Bypass a licence agreement when mounting a DMG on the command line
I'm automating my Mac installation using puppet. As a part of it I need to install several programs that come in a .dmg format.
I use the following to mount them:
sudo /usr/bin/hdiutil mount -plist -nobrowse -readonly -quiet -mountrandom /tmp Program.dmg
The problem is that some .dmg files come with a license attached, and so script is stuck accepting the license. (There is no stdin/out when running with puppet, so I can't manually approve it to continue.)
Is there a way to pre-approve or force-approve the license?
Solution 1:
If you have a GUI and are able to perform two command-line calls in parallel, you can use
/System/Library/CoreServices/DiskImageMounter.app/Contents/MacOS/DiskImageMounter /path/to/file.dmg
and
osascript accept.scpt
the latter of which executes the following AppleScript:
tell application "System Events"
delay 5 # wait 5 seconds -- I tested it using two terminal tabs and needed the time
key code 48 # press tab 4 times in the license window
key code 48
key code 48
key code 48
keystroke " " # press space to click "accept"
end tell
In bash
, I'm able to write
/System/Library/CoreServices/DiskImageMounter.app/Contents/MacOS/DiskImageMounter file.dmg & osascript accept.scpt
Solution 2:
This worked for me when I encountered a .dmg that contained a EULA which I wanted to install it via the command line with no user interaction...
/usr/bin/hdiutil convert -quiet foo.dmg -format UDTO -o bar
/usr/bin/hdiutil attach -quiet -nobrowse -noverify -noautoopen -mountpoint right_here bar.cdr
(note: I am reasonably sure not all of the above options are needed to bypass the EULA, such as -nobrowse
, -noverify
, -noautoopen
, -mountpoint
. However, I used them and I didn't test without them so I didn't want to claim something that I hadn't tested.)
What I ended up with was a directory with
bar.cdr
foo.dmg
right_here/
where right_here/
contained the contents of the foo.dmg
without being prompted for the EULA.
Be sure to detach when you are done!
/usr/bin/hdiutil detach right_here/
For more information: hdiutil(1) Mac OS X Manual Page.
YMMV
Solution 3:
If it just needs "Y" typed in, then pipe the yes command into the hdiutil command:
yes | /bin/hdiutil [...]
That will emulate pressing 'y' and return at the command line.
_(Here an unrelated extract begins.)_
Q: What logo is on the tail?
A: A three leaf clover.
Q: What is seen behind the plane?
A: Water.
To type something else, just put it on the command line as a parameter:
yes accept | ...
That'll enter 'accept' into the script.
Note that if the script asks for input multiple times, the yes command will put multiple entries in. You may see output like 'broken pipe' - this just means that the command you piped into quit while 'yes' was still sending input.